Es wurden epigenetische und genetische Signaturen von n=500 Tumorproben mit klinischen Parametern, wie dem Gesamtüberleben, dem progressionsfreien Überleben oder dem Resektionsausmaß, in Beziehung gesetzt. Globale DNAMethylierungsdaten, die im Zeitraum von Januar 2017 bis Juli 2021 im Rahmen der neuropathologischen Diagnostik durch die 850k-Methylierungsanalyse generiert wurden, wurden bioinformatisch aufgearbeitet und analysiert. Die zelluläre Zusammensetzung der Tumorproben wurde sowohl mithilfe von in silico-Dekonvolutionen als auch anhand von immunhistochemischen Färbungen an FFPEGewebe untersucht.

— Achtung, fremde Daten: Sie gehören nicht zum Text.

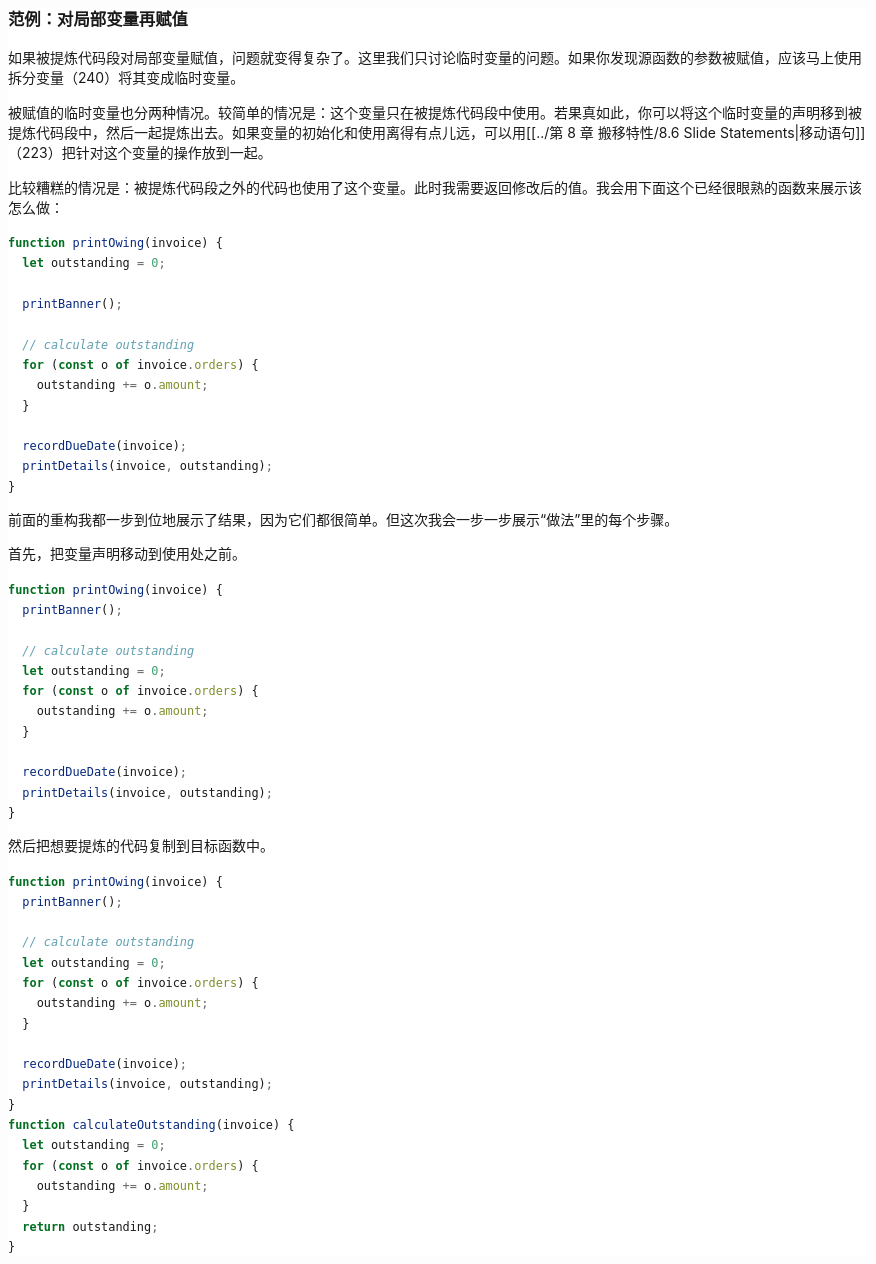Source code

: ### 范例：对局部变量再赋值

如果被提炼代码段对局部变量赋值，问题就变得复杂了。这里我们只讨论临时变量的问题。如果你发现源函数的参数被赋值，应该马上使用拆分变量（240）将其变成临时变量。

被赋值的临时变量也分两种情况。较简单的情况是：这个变量只在被提炼代码段中使用。若果真如此，你可以将这个临时变量的声明移到被提炼代码段中，然后一起提炼出去。如果变量的初始化和使用离得有点儿远，可以用[[../第 8 章 搬移特性/8.6 Slide Statements|移动语句]]（223）把针对这个变量的操作放到一起。

比较糟糕的情况是：被提炼代码段之外的代码也使用了这个变量。此时我需要返回修改后的值。我会用下面这个已经很眼熟的函数来展示该怎么做：

```js
function printOwing(invoice) {
  let outstanding = 0;

  printBanner();

  // calculate outstanding
  for (const o of invoice.orders) {
    outstanding += o.amount;
  }

  recordDueDate(invoice);
  printDetails(invoice, outstanding);
}
```

前面的重构我都一步到位地展示了结果，因为它们都很简单。但这次我会一步一步展示“做法”里的每个步骤。

首先，把变量声明移动到使用处之前。

```js
function printOwing(invoice) {
  printBanner();

  // calculate outstanding
  let outstanding = 0;
  for (const o of invoice.orders) {
    outstanding += o.amount;
  }

  recordDueDate(invoice);
  printDetails(invoice, outstanding);
}
```

然后把想要提炼的代码复制到目标函数中。

```js
function printOwing(invoice) {
  printBanner();

  // calculate outstanding
  let outstanding = 0;
  for (const o of invoice.orders) {
    outstanding += o.amount;
  }

  recordDueDate(invoice);
  printDetails(invoice, outstanding);
}
function calculateOutstanding(invoice) {
  let outstanding = 0;
  for (const o of invoice.orders) {
    outstanding += o.amount;
  }
  return outstanding;
}
```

Die drei etablierten epigenetischen Subgruppen des Glioblastoms RTK 1, RTK 2 und mesenchymal zeigten keinen signifikanten Unterschied hinsichtlich des Gesamtüberlebens. Das Resektionsausmaß war positiv mit dem Überleben assoziiert. Der MGMT-Promotorstatus war in der untersuchten Kohorte insbesondere bei der epigenetischen Subgruppe mesenchymal von prognostischer Relevanz. Es konnte ein Zusammenhang zwischen dem Vorliegen von Copy Number-Variationen und einem differentiellen Tumormikromilieu gezeigt werden. Im Besonderen ging das Auftreten einer EGFR-Amplifikation oder einer PTEN-Deletion mit einem geringeren Anteil an Immunzellen (LUMPs und CD14-positiven Zellen) und einem größeren Anteil an Cancer Cells einher. Darüber hinaus zeigte das Tumormikromilieu eine prognostische Relevanz. Endothelzellen waren in der GBM,-IDH-Wildtyp-Kohorte positiv mit dem Gesamtüberleben assoziiert, während CD14-positive Zellen, CD4-Effektor-Zellen, Fibroblasten und LUMPs negativ mit dem progressionsfreien Überleben assoziiert waren. Innerhalb der Subgruppe RTK 2 konnte ein Überlebensnachteil für Patienten mit einem höheren Anteil an CD14-positiven Zellen beobachtet werden.
Interessanterweise konnten bei den reinen und gemischten epigenetischen Subgruppen Unterschiede hinsichtlich des klinischen Verlaufes, der zellulären Zusammensetzung sowie der Copy Number-Variationen beobachtet werden.
Diesbezüglich wurde sich im Besonderen auf die Besonderheiten der reinen Subgruppen und die Bedeutung der Koexistenz der Subgruppen mesenchymal und RTK 2 fokussiert. Die Analyse der reinen epigenetischen Subgruppen zeigte ein differentielles Gesamtüberleben, allerdings ohne Signifikanz zu erreichen. Bei den gemischten epigenetischen Subgruppen wurde ein positiver prognostischer Effekt der Subgruppe mesenchymal und ein negativer prognostischer Effekt der Subgruppe RTK 2, sowohl auf das Gesamt- als auch auf das progressionsfreie Überleben, beschrieben. Die gemischten Subgruppen wiesen Charakteristika (CNV und zelluläre Zusammensetzung) der beteiligten reinen Subgruppen auf. Insbesondere die Subklassen RTK 2 und mesenchymal traten gehäuft gemeinsam auf, unterschieden sich jedoch deutlich hinsichtlich CNV und Tumormikromilieus. Dies stellt das Bestreben eines genaueren Verständnisses der molekularen Pathogenese des Glioblastoms und seiner epigenetischen Subgruppen in den Fokus.